(PETUNJUK TUGAS)
Teruskan tulisan soal metode penelitian hukum di bawah ini, mulai sesudah kalimat terakhirnya.

(KUTIPAN TEKS)
########################################
2. Spesifikasi Penelitian
Spesifikasi penelitian dalam penulisan
hukum ini adalah bersifat deskriptif analitis, yaitu menggambarkan keadaan dari
obyek yang diteliti dan sejumlah faktor-faktor yang mempengaruhi data yang
diperoleh itu dikumpulkan, disusun, dijelaskan, kemudian dianalisis. Penelitian
deskriptif adalah penelitian yang bertujuan untuk melukiskan tentang sesuatu
hal di daerah tertentu dan pada saat tertentu.
Penelitian ini dikatakan deskriptif
karena hasil-hasil yang diperoleh dari penelitian ini diharapkan dapat
memberikan gambaran secara menyeluruh dan sistematis mengenai perlindungan
hukum dalam kesenian daerah/folklore. Dikatakan analitis karena terhadap data
yang diperoleh selanjutnya akan dilakukan analisis dari aspek yuridis dan
budaya terhadap pembajakkan dalam kesenian tradisional/folklore.
3. Data dan Sumber Data
Karena penelitian ini merupakan penelitian
hukum normatif, maka jenis data yang dipergunakan dalam penelitian ini adalah
data sekunder, yang mencakup:
- Bahan hukum primer, yaitu semua bahan/materi hukum yang mempunyai kedudukan mengikat secara yuridis. Meliputi peraturan perundang-undangan, Keputusan Presiden, Rancangan Undang-Undang dan lain-lain.
- Bahan hukum sekunder, yaitu semua bahan hukum yang memberikan penjelasan terhadap bahan hukum primer. Meliputi jurnal, buku-buku referensi, hasil karya ilmiah para sarjana.
- Bahan hukum tersier, yaitu semua bahan hukum yang memberikan petunjuk/penjelasan terhadap bahan hukum primer dan sekunder. Meliputi bahan dari media internet, kamus, ensiklopedia dan sebagainya.
4. Metode Pengumpulan Data
Teknik pengumpulan data yang digunakan
dalam penelitian ini adalah dengan studi kepustakaan atau teknik dokumentasi.
Studi kepustakaan yaitu berupa pengumpulan data melalui penelitian kepustakaan
dengan cara mempelajari bukubuku/literatur-literatur yang berhubungan dengan
judul dan permasalahan yang dibahas dalam penelitian ini. Sedangkan studi
dokumen yaitu berupa data yang diperoleh melalui bahan-bahan hukum yang berupa
Undangundang atau Peraturan-peraturan yang berhubungan dengan penelitian ini.
########################################
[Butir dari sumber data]
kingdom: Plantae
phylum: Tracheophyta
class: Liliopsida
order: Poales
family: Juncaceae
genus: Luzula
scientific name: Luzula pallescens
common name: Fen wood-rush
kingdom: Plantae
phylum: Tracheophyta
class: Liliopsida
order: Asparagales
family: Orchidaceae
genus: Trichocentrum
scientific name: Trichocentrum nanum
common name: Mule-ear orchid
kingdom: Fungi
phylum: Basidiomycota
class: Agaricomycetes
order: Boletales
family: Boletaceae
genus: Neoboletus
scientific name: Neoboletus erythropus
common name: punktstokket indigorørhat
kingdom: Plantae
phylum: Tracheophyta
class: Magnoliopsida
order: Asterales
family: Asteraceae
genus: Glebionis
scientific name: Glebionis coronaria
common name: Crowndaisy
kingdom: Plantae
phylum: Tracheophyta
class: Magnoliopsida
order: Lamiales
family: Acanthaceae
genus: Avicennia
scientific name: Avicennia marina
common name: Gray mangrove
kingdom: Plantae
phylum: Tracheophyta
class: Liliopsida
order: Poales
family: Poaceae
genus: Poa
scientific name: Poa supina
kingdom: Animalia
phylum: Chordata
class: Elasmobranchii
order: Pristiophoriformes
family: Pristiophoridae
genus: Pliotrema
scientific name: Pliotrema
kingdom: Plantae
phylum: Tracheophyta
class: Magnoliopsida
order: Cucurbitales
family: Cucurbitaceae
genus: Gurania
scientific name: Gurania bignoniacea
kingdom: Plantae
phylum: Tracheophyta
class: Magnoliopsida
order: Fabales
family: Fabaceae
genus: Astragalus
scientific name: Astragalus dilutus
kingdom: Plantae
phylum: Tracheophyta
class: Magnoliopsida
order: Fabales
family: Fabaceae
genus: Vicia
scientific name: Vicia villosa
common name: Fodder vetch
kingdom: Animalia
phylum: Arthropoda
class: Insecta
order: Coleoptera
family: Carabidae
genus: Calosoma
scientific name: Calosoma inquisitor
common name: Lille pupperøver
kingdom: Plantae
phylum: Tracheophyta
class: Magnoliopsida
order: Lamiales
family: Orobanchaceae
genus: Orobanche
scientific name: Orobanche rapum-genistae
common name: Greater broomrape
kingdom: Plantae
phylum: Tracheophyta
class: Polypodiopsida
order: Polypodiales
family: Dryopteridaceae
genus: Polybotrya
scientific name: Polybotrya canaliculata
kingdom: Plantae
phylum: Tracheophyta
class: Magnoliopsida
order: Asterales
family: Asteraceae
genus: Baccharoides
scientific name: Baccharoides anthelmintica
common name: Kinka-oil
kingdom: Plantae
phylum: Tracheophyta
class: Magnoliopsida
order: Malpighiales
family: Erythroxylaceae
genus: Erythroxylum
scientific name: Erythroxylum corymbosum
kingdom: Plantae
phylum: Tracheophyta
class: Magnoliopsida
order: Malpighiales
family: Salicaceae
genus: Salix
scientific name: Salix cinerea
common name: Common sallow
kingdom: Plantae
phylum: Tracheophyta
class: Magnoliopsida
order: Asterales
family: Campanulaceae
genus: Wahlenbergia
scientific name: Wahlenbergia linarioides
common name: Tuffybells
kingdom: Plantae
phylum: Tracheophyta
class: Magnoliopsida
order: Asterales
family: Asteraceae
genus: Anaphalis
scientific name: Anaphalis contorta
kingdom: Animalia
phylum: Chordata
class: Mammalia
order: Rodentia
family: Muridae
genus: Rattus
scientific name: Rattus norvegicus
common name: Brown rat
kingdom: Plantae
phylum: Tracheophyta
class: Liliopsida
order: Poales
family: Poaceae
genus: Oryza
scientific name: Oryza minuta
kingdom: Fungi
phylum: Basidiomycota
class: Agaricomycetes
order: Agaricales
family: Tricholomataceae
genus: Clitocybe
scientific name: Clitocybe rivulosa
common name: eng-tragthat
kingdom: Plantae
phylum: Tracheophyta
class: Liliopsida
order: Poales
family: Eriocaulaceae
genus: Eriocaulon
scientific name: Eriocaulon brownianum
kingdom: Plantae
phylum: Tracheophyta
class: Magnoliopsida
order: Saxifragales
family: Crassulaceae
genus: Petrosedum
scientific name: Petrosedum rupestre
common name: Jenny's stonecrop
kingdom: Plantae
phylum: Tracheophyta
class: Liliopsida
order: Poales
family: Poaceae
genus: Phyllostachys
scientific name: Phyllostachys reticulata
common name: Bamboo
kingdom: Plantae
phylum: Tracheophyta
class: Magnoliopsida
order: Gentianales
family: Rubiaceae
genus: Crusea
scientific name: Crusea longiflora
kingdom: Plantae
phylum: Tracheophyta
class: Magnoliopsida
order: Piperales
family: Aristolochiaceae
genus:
########################################
(JAWABAN)
Teknik pengumpulan data dengan studi pustaka ini menggunakan penelusuran
katalog.
5. Metode Analisis Data
Metode analisis data yang dipergunakan
adalah analisis data kualitatif, yaitu proses penyusunan, mengkatagorikan data
kualitatif, mencari pola atau tema dengan maksud memahami maknanya. Metode
analisis data dilakukan dengan cara, data yang diperoleh akan dianalisis secara
kualitatif. Kesimpulan yang diambil dengan menggunakan cara berpikir deduktif
yaitu cara berpikir yang mendasar kepada hal-hal yang bersifat umum dan
kemudian ditarik kesimpulan yang bersifat khusus sesuai dengan pokok
permasalahan tersebut. Setelah analisis data selesai, maka hasilnya akan
disajikan secara deskriptif, yaitu dengan menuturkan dan menggambarkan apa
adanya sesuai dengan permasalahan yang diteliti. Dari hasil tersebut kemudian
ditarik kesimpulan yang merupakan jawaban atas permasalahan yang diangkat dalam
penelitian ini.
PEMBAHASAN
1. Konsepsi Dasar Hak Kekayaan
Intelektual
Pengertian HKI adalah yang
mengatur segala karya-karya yang lahir karena adanya kemampuan intelektual
manusia. HKI disebut juga dengan IPR (Intellectual Property Right). Dengan
demikian IPR merupakan pemahaman mengenai hak atas kekayaan yang timbul dari
kemampuan intelektual, yang mempunyai hubungan dengan hak seseorang secara
pribadi yaitu hak asasi manusia (human right).
Untuk mengetahui ruang lingkup Hak
Kekayaan Intelektual maka harus diketahui terlebih dahulu mengenai jenis-jenis
benda. Terdapat tiga jenis benda yang dapat dijadikan kekayaan atau hak milik,
yaitu:
- Benda bergerak, seperti emas, perak, kopi, teh, alat-alat elektronik, peralatan telekomunikasi dan informasi dan sebagainya.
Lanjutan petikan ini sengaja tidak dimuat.